As an adolescent Hugo Zemp wanted to become a jazz musician, and at the age of 20 entered in a three-year program of percussion at the Conservatory of Basle, his hometown in Switzerland. In 1958, at the age of 21, he travelled to Côte d’Ivoire to experience African percussion. There he met André Schaeffner, the father of French ethnomusicology from the Musée de l’Homme in Paris, and his wife Denise Paulme, professor of anthropology. Seeing Zemp’s enthusiasm for African music, they invited him to come to Paris to study. He finished his musical studies and began studying anthropology, linguistic and ethnomusicology in Paris.
Conducting his fieldwork between 1961 and 1967 in the Côte d’Ivoire, mostly among the Dan people, Zemp wrote a doctoral thesis that garnered interest among French- and English-speaking ethnomusicologists studying West African music. He also made shorter stays among other peoples to document and record their music, among these the Senufo, whose balafon music impressed him so much that he returned to Côte d’Ivoire forty years after his first encounter to make the four-film series Masters of the Balafon. In 1967 he became researcher at the CNRS (Centre National de la Recherche Scientifique) at the Ethnomusicology Department of the Musée de l’Homme, in Paris, where he worked until his retirement in 2004.
An important event for Zemp’s professional life was an encounter with Daniel de Coppet, whose sound recordings from the ‘Are’are people of the Solomon Islands almost let him forget African music for a time! Hugo Zemp started a new fieldwork period in 1969 with a 16mm camera, making all of the mistakes of a beginning filmmaker. Zemp began to find his way into ethnographic filmmaking with the help of friend and ethnographic filmmaker, Jean-Dominique Lajoux, as well as all of the books he could find on documentary filmmaking and the films of Jean Rouch.
An esthetic shock was watching Rouch’s film Tourou et Bitti, a nine-minute sequence shot on a possession ritual in Niger. This film and the writings of Jean Rouch persuaded him that long takes with a moving camera, and without zooming, could be the ideal strategy for filming music in the field. On his second field trip to the Solomon Islands in 1974, Zemp made the film ‘Are’are Music to show the native classification of music, explained by a master musician.

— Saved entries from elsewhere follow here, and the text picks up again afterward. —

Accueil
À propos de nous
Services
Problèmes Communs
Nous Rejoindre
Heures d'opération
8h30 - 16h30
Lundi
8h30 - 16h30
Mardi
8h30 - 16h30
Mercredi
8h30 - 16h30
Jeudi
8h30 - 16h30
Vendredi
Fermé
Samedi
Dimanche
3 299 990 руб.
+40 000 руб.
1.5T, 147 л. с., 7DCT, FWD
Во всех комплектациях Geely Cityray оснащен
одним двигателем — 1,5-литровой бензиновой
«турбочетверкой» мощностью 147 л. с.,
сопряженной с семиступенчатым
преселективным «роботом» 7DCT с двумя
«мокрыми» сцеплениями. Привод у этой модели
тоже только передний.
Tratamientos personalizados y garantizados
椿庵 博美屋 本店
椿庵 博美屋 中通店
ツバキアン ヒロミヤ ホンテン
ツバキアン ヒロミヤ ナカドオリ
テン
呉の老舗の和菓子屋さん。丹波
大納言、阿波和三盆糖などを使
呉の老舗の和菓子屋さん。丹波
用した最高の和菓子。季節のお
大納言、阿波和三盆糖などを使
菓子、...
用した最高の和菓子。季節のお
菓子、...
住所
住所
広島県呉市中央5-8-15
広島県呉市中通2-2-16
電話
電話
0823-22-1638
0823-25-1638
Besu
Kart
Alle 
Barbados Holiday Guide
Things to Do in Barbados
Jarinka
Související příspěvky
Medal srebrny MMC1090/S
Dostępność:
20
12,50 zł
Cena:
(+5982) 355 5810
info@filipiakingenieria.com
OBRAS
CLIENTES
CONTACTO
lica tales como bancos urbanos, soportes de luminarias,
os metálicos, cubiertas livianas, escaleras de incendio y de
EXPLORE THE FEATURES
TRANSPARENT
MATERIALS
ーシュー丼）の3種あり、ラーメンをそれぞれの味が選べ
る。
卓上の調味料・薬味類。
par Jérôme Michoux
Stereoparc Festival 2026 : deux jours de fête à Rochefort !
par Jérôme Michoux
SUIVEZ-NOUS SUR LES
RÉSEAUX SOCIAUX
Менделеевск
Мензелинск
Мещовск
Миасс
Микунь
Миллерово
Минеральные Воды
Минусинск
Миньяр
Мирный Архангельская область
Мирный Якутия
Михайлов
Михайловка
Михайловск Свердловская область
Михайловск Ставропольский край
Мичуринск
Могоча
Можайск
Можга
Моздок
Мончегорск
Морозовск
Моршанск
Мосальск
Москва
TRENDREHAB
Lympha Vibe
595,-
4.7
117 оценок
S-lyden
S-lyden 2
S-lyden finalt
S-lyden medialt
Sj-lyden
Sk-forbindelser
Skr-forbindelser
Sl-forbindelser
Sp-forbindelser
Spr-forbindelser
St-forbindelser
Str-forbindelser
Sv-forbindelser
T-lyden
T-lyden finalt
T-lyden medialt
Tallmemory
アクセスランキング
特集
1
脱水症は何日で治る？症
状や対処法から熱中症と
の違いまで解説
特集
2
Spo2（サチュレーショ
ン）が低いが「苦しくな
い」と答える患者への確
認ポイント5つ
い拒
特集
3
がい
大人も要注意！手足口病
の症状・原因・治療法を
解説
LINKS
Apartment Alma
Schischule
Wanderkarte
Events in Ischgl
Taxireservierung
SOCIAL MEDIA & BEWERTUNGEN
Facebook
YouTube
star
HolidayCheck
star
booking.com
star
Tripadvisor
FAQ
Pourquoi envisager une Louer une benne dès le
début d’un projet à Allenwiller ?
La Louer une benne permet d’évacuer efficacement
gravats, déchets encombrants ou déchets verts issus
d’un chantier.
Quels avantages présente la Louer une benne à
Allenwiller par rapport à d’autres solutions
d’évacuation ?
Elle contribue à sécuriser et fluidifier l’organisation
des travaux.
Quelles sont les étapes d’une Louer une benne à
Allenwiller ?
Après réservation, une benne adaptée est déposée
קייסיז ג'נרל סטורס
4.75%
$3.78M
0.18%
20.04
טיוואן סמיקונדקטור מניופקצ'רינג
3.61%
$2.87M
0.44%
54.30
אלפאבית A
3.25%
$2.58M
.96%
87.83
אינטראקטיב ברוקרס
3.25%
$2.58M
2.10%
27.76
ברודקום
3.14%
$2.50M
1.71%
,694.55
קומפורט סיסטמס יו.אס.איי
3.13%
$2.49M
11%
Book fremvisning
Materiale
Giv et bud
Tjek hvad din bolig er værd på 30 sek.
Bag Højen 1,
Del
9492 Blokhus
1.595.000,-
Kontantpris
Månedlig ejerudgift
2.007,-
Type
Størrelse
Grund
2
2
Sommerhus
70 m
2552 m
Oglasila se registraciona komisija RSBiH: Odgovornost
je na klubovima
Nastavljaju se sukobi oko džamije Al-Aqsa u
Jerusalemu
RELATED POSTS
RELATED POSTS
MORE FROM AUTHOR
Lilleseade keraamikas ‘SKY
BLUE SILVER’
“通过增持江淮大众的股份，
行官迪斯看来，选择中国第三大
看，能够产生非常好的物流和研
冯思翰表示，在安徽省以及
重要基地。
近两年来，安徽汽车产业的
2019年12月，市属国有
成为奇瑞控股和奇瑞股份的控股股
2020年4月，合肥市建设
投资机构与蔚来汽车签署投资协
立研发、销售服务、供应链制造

With its richness of musical types and the beauty of the polyphonic instrumental and vocal music in the film, it was and still is an important event for ethnomusicologists. Zemp, though, remained unsatisfied with the artificial shooting techniques (he urged the musician to be short because of limited film stock), and because many musical types had to be shot out of context.
Zemp went on to make a series of four films about the traditional local yodelling of a mountain valley in his home country Switzerland, learning from watching David McDougall’s films to use subtitled conversations to transmit verbal information. Next was a film about overtone or bi-phonic singing, The Song of Harmonics, which showed for the first time sound synchronized shots of x-ray and of spectral analyses. At the invitation of Georgian anthropologists met at a film festival in Estonia, he shot his two first videos in the Georgian Caucasus in 1991 and then returning to his first love, African music, he made his series on Senufo balafons, and two films on urban music of Côte d’Ivoire.
Besides his many publications, 18 recorded discs and position as the general editor of the record series “Collection CNRS/Musée de l’Homme”, Zemp has written several articles on filming music and taught analysis and production of ethnomusicological films at the University of Paris X-Nanterre. He has presented his work at many ethnomusicology conferences and universities in Europe and America, and many of his films have received awards at international festivals.